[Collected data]
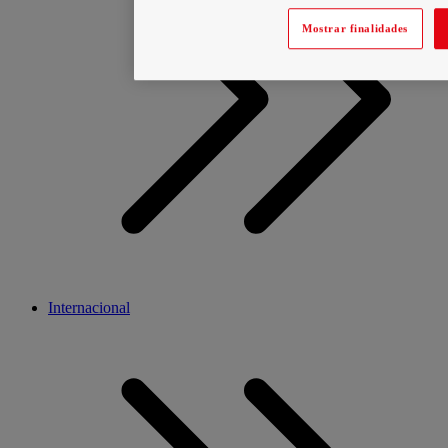
Mostrar finalidades
Internacional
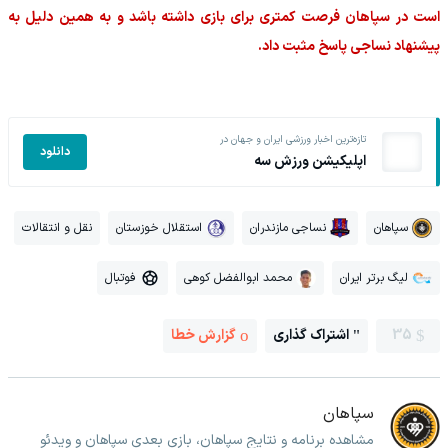
است در سپاهان فرصت کمتری برای بازی داشته باشد و به همین دلیل به
پیشنهاد نساجی پاسخ مثبت داد.
تازه‌ترین اخبار ورزشی ایران و جهان در
دانلود
اپلیکیشن ورزش سه
سپاهان
نساجی مازندران
استقلال خوزستان
نقل و انتقالات
لیگ برتر ایران
محمد ابوالفضل کوهی
فوتبال
35
اشتراک گذاری
گزارش خطا
سپاهان
مشاهده برنامه و نتایج سپاهان، بازی بعدی سپاهان و ویدئو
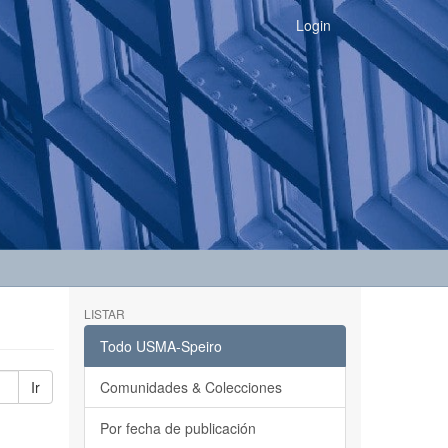
Login
LISTAR
Todo USMA-Speiro
Ir
Comunidades & Colecciones
Por fecha de publicación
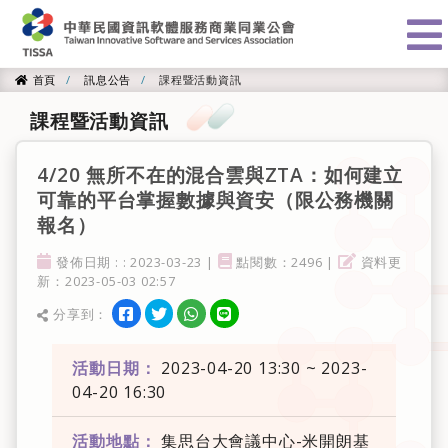
:::
首頁
訊息公告
課程暨活動資訊
首頁
課程暨活動資訊
4/20 無所不在的混合雲與ZTA：如何建立
可靠的平台掌握數據與資安（限公務機關
報名）
發佈日期
點閱率
資料更新
發佈日期 : : 2023-03-23 |
點閱數：2496 |
資料更
新：2023-05-03 02:57
分享到facebook
分享到twitter
分享到WhatsApp
分享到line
分享到：
分享
活動日期：
2023-04-20 13:30 ~ 2023-
04-20 16:30
活動地點：
集思台大會議中心-米開朗基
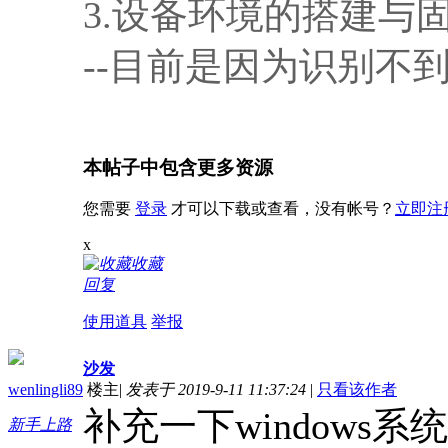
3.设备环境的搭建与
--目前是因为识别不到设
本帖子中包含更多资源
您需要
登录
才可以下载或查看，没有帐号？
立即注
x
收藏
回复
使用道具
举报
沙发
wenlingli89
楼主
|
发表于 2019-9-11 11:37:24
|
只看该作者
补充一下windows系
新手上路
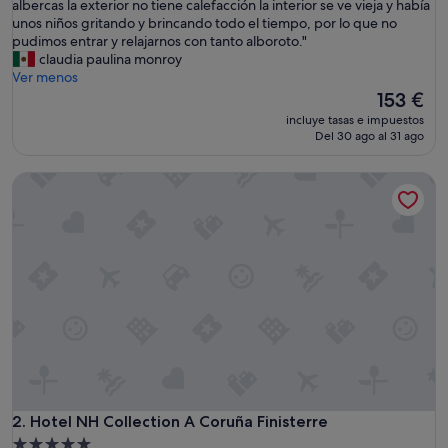
E
albercas la exterior no tiene calefacción la interior se ve vieja y había
Excepcional,
l
unos niños gritando y brincando todo el tiempo, por lo que no
(1.005 comentarios)
h
pudimos entrar y relajarnos con tanto alboroto."
o
claudia paulina monroy
t
Ver menos
e
El
153 €
l
precio
incluye tasas e impuestos
e
actual
Del 30 ago al 31 ago
s
es
t
de
Hotel NH Collection A Coruña Finisterre
á
153 €
b
i
e
n
,
s
o
l
o
q
u
e
l
Hotel NH Collection A Coruña Finisterre
2. Hotel NH Collection A Coruña Finisterre
a
Alojamiento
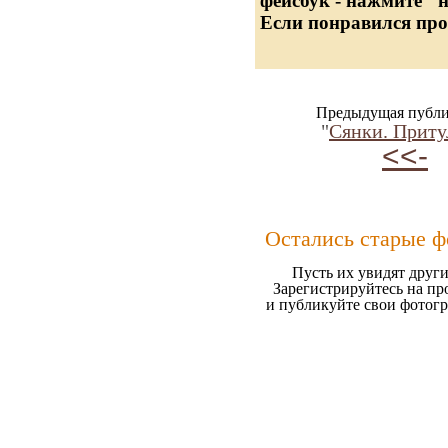
фейсбук - нажмите "
Если понравился про
Предыдущая публи
"
Сянки. Приту
<<-
Остались старые ф
Пусть их увидят други
Зарегистрируйтесь на пр
и публикуйте свои фотог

• WORK TO COMPLETE
The answer must be the lines above, word for word, from the first one through the line with "集思台大會議中心-米開朗基", pictures excluded.

• ANSWER TO THE PROBLEM
Mostrar finalidades
Internacional
است در سپاهان فرصت کمتری برای بازی داشته باشد و به همین دلیل به
پیشنهاد نساجی پاسخ مثبت داد.
تازه‌ترین اخبار ورزشی ایران و جهان در
دانلود
اپلیکیشن ورزش سه
سپاهان
نساجی مازندران
استقلال خوزستان
نقل و انتقالات
لیگ برتر ایران
محمد ابوالفضل کوهی
فوتبال
35
اشتراک گذاری
گزارش خطا
سپاهان
مشاهده برنامه و نتایج سپاهان، بازی بعدی سپاهان و ویدئو
Login
LISTAR
Todo USMA-Speiro
Ir
Comunidades & Colecciones
Por fecha de publicación
:::
首頁
訊息公告
課程暨活動資訊
首頁
課程暨活動資訊
4/20 無所不在的混合雲與ZTA：如何建立
可靠的平台掌握數據與資安（限公務機關
報名）
發佈日期
點閱率
資料更新
發佈日期 : : 2023-03-23 |
點閱數：2496 |
資料更
新：2023-05-03 02:57
分享到facebook
分享到twitter
分享到WhatsApp
分享到line
分享到：
分享
活動日期：
2023-04-20 13:30 ~ 2023-
04-20 16:30
活動地點：
集思台大會議中心-米開朗基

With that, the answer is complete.